Exercise aim.
Using the listing below, copy exactly the lines from the one containing "vase: present [453,465,480,517]" to the one containing "coffee maker: present", both lines included, and no others.

Raw data.
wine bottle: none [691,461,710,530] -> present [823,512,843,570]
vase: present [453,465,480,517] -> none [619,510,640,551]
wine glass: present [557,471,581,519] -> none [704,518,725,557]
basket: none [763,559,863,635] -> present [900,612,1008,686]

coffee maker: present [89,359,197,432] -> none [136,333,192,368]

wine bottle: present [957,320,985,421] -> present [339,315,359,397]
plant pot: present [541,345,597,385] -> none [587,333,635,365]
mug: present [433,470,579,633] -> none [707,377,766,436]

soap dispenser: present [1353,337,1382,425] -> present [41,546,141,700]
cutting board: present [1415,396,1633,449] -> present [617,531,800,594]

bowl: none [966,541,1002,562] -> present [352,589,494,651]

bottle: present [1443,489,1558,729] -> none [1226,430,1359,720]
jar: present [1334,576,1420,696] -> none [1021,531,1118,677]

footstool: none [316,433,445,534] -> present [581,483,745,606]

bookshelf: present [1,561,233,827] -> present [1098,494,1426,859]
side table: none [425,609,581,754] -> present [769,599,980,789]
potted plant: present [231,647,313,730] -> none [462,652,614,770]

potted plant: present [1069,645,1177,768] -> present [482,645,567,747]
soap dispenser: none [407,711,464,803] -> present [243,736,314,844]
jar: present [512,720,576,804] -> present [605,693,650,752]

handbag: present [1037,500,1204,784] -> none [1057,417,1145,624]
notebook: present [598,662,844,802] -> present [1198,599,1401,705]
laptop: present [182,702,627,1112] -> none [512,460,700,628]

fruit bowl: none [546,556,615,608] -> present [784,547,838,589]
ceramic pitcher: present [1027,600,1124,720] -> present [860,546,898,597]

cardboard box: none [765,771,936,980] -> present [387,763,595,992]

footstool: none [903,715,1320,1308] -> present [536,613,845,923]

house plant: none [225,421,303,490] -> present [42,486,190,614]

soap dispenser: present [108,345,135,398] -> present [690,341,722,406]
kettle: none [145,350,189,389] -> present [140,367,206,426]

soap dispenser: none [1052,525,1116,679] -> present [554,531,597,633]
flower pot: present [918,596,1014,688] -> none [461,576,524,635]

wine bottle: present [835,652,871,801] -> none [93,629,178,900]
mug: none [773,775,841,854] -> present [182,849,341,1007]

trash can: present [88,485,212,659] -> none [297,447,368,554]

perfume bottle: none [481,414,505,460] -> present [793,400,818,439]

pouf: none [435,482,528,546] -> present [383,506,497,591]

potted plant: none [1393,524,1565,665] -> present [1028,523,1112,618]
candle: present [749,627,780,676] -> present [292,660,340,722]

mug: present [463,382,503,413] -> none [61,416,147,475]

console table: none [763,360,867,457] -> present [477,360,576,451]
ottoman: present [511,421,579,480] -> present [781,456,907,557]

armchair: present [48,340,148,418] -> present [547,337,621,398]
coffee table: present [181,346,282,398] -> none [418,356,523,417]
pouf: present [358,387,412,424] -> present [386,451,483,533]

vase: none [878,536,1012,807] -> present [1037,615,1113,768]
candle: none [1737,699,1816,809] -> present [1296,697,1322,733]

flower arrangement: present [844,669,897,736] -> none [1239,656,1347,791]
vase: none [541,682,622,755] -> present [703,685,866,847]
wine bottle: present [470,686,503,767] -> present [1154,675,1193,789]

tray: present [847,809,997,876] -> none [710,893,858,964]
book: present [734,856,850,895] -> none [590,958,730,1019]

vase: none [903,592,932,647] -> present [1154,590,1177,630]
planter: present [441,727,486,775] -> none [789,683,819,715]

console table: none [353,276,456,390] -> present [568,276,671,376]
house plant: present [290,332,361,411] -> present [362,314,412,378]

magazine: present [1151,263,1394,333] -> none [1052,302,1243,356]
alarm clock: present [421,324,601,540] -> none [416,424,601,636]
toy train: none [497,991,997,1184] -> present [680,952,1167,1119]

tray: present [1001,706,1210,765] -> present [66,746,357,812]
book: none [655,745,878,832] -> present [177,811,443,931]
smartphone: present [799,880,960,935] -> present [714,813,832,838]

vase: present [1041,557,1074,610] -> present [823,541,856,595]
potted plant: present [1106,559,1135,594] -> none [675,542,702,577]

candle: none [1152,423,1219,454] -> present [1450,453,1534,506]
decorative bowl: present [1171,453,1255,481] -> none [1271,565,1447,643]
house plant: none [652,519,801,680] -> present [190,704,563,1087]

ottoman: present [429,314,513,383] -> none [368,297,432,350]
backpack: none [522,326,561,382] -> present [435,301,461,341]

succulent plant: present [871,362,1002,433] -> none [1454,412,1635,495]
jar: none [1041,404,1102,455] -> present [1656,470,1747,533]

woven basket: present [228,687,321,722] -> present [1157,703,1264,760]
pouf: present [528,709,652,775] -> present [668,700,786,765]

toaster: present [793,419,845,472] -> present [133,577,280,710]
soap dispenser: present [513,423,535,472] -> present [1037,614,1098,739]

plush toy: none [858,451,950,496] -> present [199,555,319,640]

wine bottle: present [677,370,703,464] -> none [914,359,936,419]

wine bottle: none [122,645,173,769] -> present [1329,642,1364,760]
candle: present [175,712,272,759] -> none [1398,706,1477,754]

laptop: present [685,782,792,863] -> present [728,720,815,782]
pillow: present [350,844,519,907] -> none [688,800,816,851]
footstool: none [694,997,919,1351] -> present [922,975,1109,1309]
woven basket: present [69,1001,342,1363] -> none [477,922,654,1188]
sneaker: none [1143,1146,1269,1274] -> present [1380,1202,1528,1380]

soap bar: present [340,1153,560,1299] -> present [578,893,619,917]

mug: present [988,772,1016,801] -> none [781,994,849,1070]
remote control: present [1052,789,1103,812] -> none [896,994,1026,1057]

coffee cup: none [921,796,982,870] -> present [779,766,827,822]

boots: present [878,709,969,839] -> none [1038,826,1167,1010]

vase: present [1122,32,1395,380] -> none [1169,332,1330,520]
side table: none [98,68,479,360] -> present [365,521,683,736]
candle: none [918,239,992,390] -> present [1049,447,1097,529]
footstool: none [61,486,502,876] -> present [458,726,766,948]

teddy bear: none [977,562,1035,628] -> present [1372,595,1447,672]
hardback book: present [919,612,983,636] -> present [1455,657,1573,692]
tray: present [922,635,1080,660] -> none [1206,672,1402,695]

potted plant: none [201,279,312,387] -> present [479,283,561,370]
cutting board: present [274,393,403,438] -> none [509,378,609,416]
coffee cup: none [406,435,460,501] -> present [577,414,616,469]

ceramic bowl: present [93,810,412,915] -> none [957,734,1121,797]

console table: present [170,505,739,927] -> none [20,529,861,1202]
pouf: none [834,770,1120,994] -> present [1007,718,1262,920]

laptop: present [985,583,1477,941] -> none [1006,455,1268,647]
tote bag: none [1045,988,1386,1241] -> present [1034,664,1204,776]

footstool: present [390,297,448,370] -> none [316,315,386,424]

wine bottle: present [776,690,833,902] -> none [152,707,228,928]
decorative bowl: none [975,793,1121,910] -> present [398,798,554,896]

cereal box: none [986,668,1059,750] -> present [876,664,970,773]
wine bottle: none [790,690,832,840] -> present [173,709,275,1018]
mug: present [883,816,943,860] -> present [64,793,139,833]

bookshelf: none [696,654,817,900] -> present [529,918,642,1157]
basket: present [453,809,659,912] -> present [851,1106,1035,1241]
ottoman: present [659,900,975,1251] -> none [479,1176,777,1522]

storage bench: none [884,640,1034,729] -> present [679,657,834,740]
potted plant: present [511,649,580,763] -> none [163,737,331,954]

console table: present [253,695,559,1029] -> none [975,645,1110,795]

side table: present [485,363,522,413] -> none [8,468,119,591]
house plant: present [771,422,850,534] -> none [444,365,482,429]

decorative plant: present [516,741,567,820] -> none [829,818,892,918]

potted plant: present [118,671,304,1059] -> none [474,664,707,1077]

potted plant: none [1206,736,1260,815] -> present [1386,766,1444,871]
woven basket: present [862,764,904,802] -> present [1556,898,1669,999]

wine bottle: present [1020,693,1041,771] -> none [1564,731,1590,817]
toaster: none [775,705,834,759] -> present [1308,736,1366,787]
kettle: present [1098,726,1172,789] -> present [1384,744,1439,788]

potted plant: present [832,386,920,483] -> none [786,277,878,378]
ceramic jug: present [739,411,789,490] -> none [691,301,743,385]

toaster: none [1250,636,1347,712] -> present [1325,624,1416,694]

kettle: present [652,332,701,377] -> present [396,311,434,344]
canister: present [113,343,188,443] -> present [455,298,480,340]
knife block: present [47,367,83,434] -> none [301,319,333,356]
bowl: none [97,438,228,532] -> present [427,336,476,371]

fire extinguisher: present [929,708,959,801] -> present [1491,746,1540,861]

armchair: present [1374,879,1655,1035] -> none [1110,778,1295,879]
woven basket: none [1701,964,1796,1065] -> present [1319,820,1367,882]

Output.
vase: present [453,465,480,517] -> none [619,510,640,551]
wine glass: present [557,471,581,519] -> none [704,518,725,557]
basket: none [763,559,863,635] -> present [900,612,1008,686]

coffee maker: present [89,359,197,432] -> none [136,333,192,368]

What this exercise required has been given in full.